Achieving these aims requires a multi-disciplinary approach to research. Experts in the fields of Psychology offer insight into how new technologies might motivate and sustain energy-saving behaviour, how information and marketing of energy interacts with consumer attitudes, and how an increasing social awareness of and responsibility for consumption might affect social relationships. Computer Scientists provide vital knowledge on what must be developed to leverage the data that will be generated by Smart Meters (and other future Grid technologies), to deliver the valuable products and services that will be driven by that data to the consumer.
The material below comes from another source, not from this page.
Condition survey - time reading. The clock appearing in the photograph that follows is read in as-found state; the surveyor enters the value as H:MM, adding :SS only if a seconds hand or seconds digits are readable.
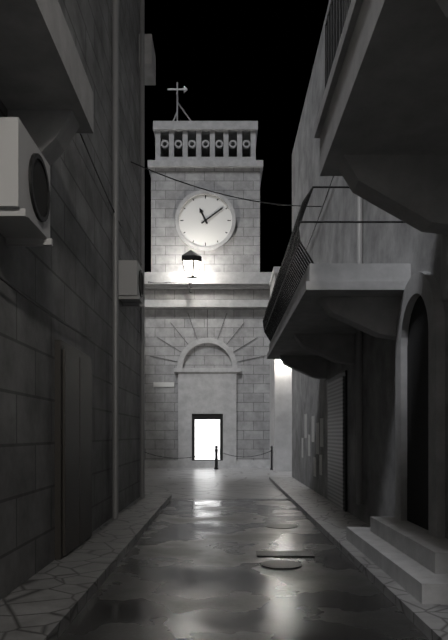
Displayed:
11:09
In conjunction, Horizon energy researchers have a collective ability to develop new technologies, rigorously examine their effects in controlled conditions, and to deploy and study their use in the real world; this is key to providing rapid, significant contributions to the time-critical issues of energy security and climate change.
The research aims to:
Explore the ways in which technologies can be designed and employed to raise awareness of energy consumption and its social, financial and environmental impact
C-Aware explores what new products and services could be built to provide consumers with an understanding of the social, financial and environmental context in which they use energy, aiming to encourage more informed choices about how to manage energy consumption. Horizon is leading this process by involving consumers (both domestic and commercial) in the design and evaluation of a range of prototypes.
We use participatory design to spark discussions around key topical issues such as whether making energy consumption data public is an effective, ethical motivator. Researchers with backgrounds in Psychology are also focusing on using a range of studies to determine whether consumers understand concepts such as kilowatt-hours or the effects of carbon emissions, and how consumers are affected by the framing of consumption in different ways.
These questions ask not only whether new technologies are academically interesting, but also whether – as interventions into the daily lives of consumers – they will be embraced, or rejected.